Learning & Teaching

Distance Learning

Parent Guide to Distance Learning and Child Safety


Parent responsibilities during distance learning

Provide support for your children by:

  • establishing routines and expectations
  • setting aside a space for your child to work in
  • monitoring communications from your child’s teachers
  • beginning and ending each day by asking about your child’s learning
  • encouraging physical activity and/or exercise
  • remembering that your child might be stressed or worried during this time
  • monitoring how much time your child is spending online
  • keeping your children social, but setting rules around their social media interactions.

Student responsibilities during distance learning
These responsibilities should be adjusted according to the age of your child:

    • establishing and/or following a daily routine for learning
    • working in the safe, comfortable, quiet space in their home that has been set aside for them (a space in a family/public area, not a bedroom)

## Saved data entries:
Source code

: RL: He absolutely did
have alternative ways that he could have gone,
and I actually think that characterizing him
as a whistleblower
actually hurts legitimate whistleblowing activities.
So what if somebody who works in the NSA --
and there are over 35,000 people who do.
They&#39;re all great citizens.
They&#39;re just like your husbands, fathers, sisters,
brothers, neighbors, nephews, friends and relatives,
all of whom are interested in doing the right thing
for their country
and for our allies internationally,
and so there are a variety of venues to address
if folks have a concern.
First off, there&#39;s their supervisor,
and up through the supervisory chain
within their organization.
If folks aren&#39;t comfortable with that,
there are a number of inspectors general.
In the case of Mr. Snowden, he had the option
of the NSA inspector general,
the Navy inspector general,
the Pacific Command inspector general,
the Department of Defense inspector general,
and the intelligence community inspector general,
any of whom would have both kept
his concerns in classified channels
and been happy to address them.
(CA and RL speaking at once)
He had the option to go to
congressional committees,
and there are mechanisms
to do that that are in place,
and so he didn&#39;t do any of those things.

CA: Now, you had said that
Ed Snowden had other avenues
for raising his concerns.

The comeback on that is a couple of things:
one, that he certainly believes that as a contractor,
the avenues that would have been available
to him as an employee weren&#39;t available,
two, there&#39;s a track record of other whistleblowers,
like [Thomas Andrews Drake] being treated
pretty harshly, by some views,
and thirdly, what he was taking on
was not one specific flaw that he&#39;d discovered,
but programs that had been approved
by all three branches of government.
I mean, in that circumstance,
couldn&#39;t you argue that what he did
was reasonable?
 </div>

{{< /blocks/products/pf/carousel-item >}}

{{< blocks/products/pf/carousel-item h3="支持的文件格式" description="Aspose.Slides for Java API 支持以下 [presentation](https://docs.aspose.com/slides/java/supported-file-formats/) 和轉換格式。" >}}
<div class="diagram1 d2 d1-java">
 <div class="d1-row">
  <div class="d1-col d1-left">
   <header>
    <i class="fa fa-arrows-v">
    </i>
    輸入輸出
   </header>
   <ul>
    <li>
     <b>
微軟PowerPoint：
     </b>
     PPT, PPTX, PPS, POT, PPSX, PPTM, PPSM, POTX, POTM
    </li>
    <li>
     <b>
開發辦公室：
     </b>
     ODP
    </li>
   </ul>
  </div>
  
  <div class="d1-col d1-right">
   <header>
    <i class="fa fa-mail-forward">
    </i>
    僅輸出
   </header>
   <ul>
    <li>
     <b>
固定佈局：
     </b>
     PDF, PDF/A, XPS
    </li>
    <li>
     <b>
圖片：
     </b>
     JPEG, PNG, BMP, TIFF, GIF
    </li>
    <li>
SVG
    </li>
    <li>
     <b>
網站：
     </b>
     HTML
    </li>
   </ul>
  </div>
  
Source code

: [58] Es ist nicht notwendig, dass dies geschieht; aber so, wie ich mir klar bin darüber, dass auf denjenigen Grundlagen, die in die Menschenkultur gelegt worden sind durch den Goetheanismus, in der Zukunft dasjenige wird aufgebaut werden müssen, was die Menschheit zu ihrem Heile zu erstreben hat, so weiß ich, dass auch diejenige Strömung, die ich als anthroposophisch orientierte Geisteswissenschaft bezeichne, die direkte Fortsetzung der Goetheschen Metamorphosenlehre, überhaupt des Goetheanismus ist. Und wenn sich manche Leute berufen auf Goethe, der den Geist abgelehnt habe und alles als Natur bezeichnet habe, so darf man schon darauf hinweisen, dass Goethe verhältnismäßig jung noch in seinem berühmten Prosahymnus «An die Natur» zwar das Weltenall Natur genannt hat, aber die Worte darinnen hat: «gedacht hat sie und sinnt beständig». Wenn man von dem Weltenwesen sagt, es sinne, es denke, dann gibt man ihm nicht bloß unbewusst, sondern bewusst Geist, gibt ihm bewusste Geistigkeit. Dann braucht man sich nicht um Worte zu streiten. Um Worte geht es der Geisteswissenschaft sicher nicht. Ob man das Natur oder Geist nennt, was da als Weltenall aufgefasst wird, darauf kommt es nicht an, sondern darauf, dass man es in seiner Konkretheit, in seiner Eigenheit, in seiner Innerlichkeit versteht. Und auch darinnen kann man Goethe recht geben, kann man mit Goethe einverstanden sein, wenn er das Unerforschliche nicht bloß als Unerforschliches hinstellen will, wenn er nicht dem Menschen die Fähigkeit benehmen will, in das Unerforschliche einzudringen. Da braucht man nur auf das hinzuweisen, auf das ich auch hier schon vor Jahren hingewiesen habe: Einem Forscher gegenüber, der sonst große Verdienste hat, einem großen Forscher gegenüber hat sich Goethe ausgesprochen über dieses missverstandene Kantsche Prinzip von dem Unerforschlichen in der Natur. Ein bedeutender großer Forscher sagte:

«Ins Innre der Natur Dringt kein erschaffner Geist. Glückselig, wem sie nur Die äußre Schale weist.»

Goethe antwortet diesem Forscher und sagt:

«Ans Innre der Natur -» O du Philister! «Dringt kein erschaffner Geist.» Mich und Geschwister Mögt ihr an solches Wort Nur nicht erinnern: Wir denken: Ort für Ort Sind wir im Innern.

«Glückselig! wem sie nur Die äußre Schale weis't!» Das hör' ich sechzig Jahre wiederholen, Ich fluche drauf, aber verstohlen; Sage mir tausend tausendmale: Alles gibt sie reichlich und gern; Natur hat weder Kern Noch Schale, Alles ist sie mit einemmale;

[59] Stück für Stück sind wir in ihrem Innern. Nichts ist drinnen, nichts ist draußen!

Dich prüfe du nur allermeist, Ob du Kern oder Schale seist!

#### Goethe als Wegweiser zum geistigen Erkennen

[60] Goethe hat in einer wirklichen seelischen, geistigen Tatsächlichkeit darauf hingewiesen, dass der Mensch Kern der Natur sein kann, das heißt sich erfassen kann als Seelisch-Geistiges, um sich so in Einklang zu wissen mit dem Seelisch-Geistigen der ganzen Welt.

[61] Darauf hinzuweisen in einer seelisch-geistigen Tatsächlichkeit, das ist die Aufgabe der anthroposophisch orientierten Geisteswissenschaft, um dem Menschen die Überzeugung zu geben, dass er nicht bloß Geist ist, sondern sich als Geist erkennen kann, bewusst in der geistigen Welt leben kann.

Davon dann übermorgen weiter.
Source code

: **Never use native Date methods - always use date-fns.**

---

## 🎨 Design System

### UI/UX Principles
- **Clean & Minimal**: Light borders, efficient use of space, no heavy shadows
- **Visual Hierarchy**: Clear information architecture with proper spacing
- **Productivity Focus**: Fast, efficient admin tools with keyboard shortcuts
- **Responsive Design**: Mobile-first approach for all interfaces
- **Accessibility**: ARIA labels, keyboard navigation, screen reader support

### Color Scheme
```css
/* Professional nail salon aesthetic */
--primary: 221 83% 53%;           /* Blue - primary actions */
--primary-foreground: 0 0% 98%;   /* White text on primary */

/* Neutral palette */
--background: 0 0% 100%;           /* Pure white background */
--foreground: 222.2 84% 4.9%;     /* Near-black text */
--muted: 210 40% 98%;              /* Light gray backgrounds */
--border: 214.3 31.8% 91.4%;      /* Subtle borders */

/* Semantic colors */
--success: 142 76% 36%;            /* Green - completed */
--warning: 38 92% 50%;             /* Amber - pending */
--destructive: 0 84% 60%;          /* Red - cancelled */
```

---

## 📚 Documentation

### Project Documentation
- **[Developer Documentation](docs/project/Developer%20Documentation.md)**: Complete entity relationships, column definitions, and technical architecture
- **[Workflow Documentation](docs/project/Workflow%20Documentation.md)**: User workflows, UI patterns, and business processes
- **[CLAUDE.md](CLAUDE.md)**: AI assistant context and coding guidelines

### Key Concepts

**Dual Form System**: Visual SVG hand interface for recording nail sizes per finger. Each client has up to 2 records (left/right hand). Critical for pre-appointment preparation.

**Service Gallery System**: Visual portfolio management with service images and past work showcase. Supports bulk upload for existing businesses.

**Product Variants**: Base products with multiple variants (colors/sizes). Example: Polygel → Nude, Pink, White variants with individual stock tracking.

## TASK LIST:
(1) According to the parent guide to distance learning, what should student responsibilities be adjusted according to?
(2) Summarize the parent guide to distance learning in two sentences.
(3) Using the parent guide to distance learning, state whether each statement agrees with it, answering yes or no and quoting the deciding words:
(a) A child's work space should be in their bedroom.
(b) Parents are advised to keep track of how much time their child spends online.
(c) Parents are told to keep their children off social media entirely.

## EXERCISE SOLUTIONS:
(1) The age of the child.

(2) Parents can support their children during distance learning by establishing routines, setting aside a work space, monitoring teacher communications and online time, encouraging physical activity, keeping in mind that their child may be stressed or worried, and setting rules around social media. Students, with responsibilities adjusted to their age, should follow a daily learning routine and work in a safe, comfortable, quiet space set aside for them in a family or public area rather than a bedroom.

(3)
(a) No: "a space in a family/public area, not a bedroom"
(b) Yes: "monitoring how much time your child is spending online"
(c) No: "keeping your children social, but setting rules around their social media interactions"